3. Communication is key

It’s important to track when a newborn eats, for how long, and how much. You are also supposed to note every single elimination – plus all the details. If there is more than one person taking care of a baby (and in my case, more than one baby) communication and documentation is key. Bonus if you have help from a system, like an app.

At work, I was so tired I no longer trusted my brain to remember all the things, so I began to communicate and document like crazy. This actually kept me focused on my priorities, created accountability for my team and me, and provided much-appreciated visibility to senior management.

I also began recording training videos on Loom.

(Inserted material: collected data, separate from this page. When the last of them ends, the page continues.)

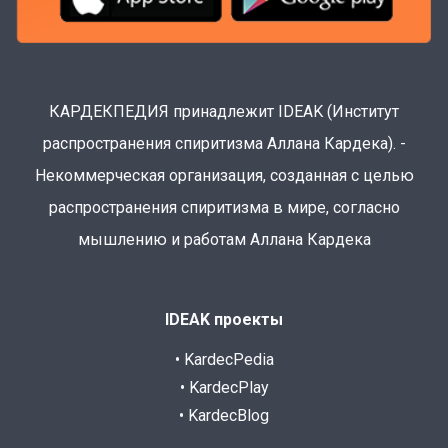
КАРДЕКПЕДИЯ принадлежит IDEAK (Институт
распространения спиритизма Аллана Кардека). -
Некоммерческая организация, созданная с целью
распространения спиритизма в мире, согласно
мышлению и работам Аллана Кардека
IDEAK проекты
• KardecPedia
• KardecPlay
• KardecBlog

This allowed me to 10x myself without having to give each person an hour-long 1:1, but still ensured the whole team got the opportunity to learn. Leaders rise by lifting others!

4. Self-care is essential

It became very obvious very quickly that if I didn't take care of myself first, I couldn't take care of anyone else. I needed to be healthy physically, but also mentally, so I could be fully present.

Before becoming a parent, I would put in some after-hours work here and there in an attempt to get ahead; this is nearly impossible as a mom of twins. Less really is more, and self-care has made me more present, and more productive at work the next day.

Reflecting on the journey from parent to staff engineer

We all love a good ‘hack’ and I’ll bet several exist right under your nose. I challenge you to think of parallels that might exist between your personal and professional life, and how you might transfer knowledge from one to the other. How did you approach planning a logistically successful vacation? What have you learned from managing your child’s softball team?

When I returned to work after maternity leave, I was able to ruthlessly prioritize, optimize systems design, and exponentially improve my communication. Becoming a mom of twins accelerated my promotion to staff engineer within seven months of my return. Now I aim to be a servant leader and a role model for others.

Gandhi said, ‘The best way to find yourself is to lose yourself in the service of others.’ By taking care of my babies, I found a better version of myself: a leader. It’s cliche to say that parenting is the most challenging and rewarding adventure there is. So, instead, my message to parents is: you can apply what you learn as a parent to reap rewards in your professional life, too.